School districts in the Washington area are revamping their truancy policies in an effort to keep in school the thousands of students for whom attending class simply is too onerous.
In the District, where an estimated 20 percent of all students are truant, a policy passed in late August by the city’s school board includes extending to 25 the number of unexcused absences a student must accumulate before referral to the city’s juvenile-justice authorities. Previously, the threshold was 15 days, but officials said the policy was neither effective nor evenly enforced.
“I don’t want us funneling students with non-criminal issues into the criminal justice system,” said board member Sekou Biddle, explaining that truancy often results from dysfunctional homes or educational problems. “My hope is that the new interventions now in place will address those problems first.”
The number of truants has trended upward over the past several years in each of the metro-area school districts, though recent efforts led to some improvements last year in Montgomery County and Arlington.
In Fairfax County, more than 1,200 students accumulated more than six unexcused absences during the 2007-08 school year, up from just over 600 in 2000, according to records from the Virginia Department of Education. In response, the school district will use a computer program this year to notify parents by phone and e-mail of each skipped class.
Unlike the District’s, Fairfax’s new policy allows for referral to juvenile justice authorities after only seven unexcused absences.
In Montgomery County, chronic truants — defined in Maryland as missing 20 percent of class days without a valid excuse — rose to nearly 1 percent of all students, or about 1,300 overall in 2007-08, leading the schools to redouble their efforts to curb the problem during the past school year. In 2008-09, the number dropped to just over 900 students.
Those efforts included computer-generated warning lists allowing schools to “put interventions in place before a student reaches truant status,” said Steve Zagami, Montgomery’s director of student services.
Prince George’s County started an advertising campaign last fall encouraging adults to call the cops if they spotted truants. The county had the second-highest rate of class cutters in the state — more than 5 percent of all students in 2007-08, and more than 20 percent at some high schools. Anecdotal evidence supports slight improvements last year, but official numbers are not yet available.
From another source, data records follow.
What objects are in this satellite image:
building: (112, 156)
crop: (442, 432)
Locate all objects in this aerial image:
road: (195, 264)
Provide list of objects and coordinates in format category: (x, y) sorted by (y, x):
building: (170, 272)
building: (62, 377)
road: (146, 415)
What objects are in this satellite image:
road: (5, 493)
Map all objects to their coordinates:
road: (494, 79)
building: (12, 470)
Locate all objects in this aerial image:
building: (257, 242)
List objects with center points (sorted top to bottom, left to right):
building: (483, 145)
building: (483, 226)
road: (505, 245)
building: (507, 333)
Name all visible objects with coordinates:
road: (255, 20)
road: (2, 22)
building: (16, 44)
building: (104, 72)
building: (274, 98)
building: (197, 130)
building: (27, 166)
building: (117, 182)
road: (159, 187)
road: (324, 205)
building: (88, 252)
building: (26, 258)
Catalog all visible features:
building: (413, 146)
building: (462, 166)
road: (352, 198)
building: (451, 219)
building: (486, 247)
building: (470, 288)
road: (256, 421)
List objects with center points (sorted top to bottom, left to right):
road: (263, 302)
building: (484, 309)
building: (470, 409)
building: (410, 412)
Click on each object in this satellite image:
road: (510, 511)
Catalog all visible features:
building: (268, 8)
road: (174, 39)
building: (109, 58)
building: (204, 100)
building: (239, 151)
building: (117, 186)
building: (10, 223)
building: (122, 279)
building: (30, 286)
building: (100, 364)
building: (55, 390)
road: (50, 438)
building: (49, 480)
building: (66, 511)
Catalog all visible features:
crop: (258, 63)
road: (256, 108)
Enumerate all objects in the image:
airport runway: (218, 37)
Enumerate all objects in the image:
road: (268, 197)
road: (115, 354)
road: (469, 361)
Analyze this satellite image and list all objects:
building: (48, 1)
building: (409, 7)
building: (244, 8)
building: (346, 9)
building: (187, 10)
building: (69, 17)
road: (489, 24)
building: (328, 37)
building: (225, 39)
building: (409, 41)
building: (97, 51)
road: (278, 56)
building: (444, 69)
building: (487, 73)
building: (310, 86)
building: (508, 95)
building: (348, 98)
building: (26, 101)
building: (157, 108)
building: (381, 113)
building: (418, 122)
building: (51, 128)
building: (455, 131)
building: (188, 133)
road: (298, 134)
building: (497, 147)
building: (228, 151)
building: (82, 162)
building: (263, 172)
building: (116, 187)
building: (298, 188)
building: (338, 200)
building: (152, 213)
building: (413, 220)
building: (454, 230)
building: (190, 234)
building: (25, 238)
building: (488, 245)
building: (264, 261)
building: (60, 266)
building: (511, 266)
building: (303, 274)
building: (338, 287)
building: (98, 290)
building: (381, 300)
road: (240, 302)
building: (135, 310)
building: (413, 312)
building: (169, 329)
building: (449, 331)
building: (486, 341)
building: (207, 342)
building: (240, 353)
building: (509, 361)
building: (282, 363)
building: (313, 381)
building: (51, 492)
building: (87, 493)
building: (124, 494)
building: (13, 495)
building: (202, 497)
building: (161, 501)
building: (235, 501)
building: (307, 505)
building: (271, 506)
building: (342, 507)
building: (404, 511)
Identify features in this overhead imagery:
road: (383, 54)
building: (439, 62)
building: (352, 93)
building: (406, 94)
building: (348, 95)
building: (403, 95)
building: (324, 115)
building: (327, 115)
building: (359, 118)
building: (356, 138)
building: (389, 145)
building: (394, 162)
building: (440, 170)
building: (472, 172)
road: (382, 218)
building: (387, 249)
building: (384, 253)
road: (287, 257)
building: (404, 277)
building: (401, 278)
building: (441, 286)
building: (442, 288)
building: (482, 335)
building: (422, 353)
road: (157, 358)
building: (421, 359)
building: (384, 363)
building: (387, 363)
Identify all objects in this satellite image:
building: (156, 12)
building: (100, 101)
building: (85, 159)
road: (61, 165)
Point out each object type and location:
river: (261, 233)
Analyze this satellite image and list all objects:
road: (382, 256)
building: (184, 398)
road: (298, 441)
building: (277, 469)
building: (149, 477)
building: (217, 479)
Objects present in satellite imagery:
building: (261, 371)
D.C. schools’ new tactics, which will apply for the first time to all public schools, including charters, require parents to be called after one unexcused absence. After five infractions in one marking period, the student will be referred to a school-based student support team.
That means Niesha Tolen, 16, should be meeting with someone soon. She skipped the first week of class at Northeast D.C.’s Spingarn Senior High partly because she didn’t have the proper clothes to meet the dress code — blue or khaki pants and a plain top.
“I’ll go next week,” she said, waiting for a bus outside of a Northeast convenience store early Friday afternoon.
The number of students like Tolen is difficult to determine, said Chad Colby, spokesman for D.C.’s Office of the State Superintendent of Education.
“We have truancy data, but we don’t have good data systems, so I don’t know how usable that data is right now,” Colby said. “That’s another issue [the department] is trying to work on.”